I spent a considerable portion of my working life in local government where one of my responsibilities was to improve worker productivity. At one council I was tasked to introduce a bonus scheme. Normal rate of working is assumed to be 80% and that's where you set the bonus i.e anyone who works at 80% or above gets the bonus. At this particular council the unions said 80% was too high and I suggested 75%, senior management eventually agreed 65%. That level I said was a license for employeees to print money. I needn't have been concerned, even with the bar set that low, only 1 in 5 employees worked hard enough to achieve a bonus.
I fear you've inadvertently shot yourself in the foot several times over there...
 
I must emphasise that quietly quitting is not the same thing as doing your job badly - we're not talking about Boris Johnson here who's made it into an art form doing both!

No, for me, quietly quitting is still doing your job to the best of your ability, but no more. Don't take work home with you, don't let it dominate your life.

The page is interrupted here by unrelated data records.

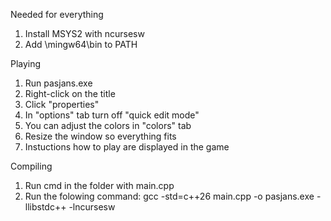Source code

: Needed for everything
1. Install MSYS2 with ncursesw
2. Add <msys2 folder path>\mingw64\bin to PATH

Playing
1. Run pasjans.exe
2. Right-click on the title
3. Click "properties"
4. In "options" tab turn off "quick edit mode"
5. You can adjust the colors in "colors" tab
6. Resize the window so everything fits
7. Instuctions how to play are displayed in the game

Compiling
1. Run cmd in the folder with main.cpp
2. Run the folowing command: gcc -std=c++26 main.cpp -o pasjans.exe -llibstdc++ -lncursesw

Engage with it as much as is necessary, but be disconnected at the same time.

It's a bit hard to describe in language, it's more of a state of mind and being.
 
quietly quitting is still doing your job to the best of your ability
Alright topic police, that's not even what he describes in the video.
The first time I couldn't get past the "don't tell nobody", because that entails telling someone.

Anyway, Khun Chookiat from the refinery was doing the bare minimum by the skin of his teeth, but the General Manager of BWW decided that wasn't good enough & on the 3rd strike, he was out!

It was a new company then & they wanted Progress, not stalemate.

He tried to redeem himself a few times & fell flat. I know, because my Dutch friend (& former refinery co-worker) was there every time.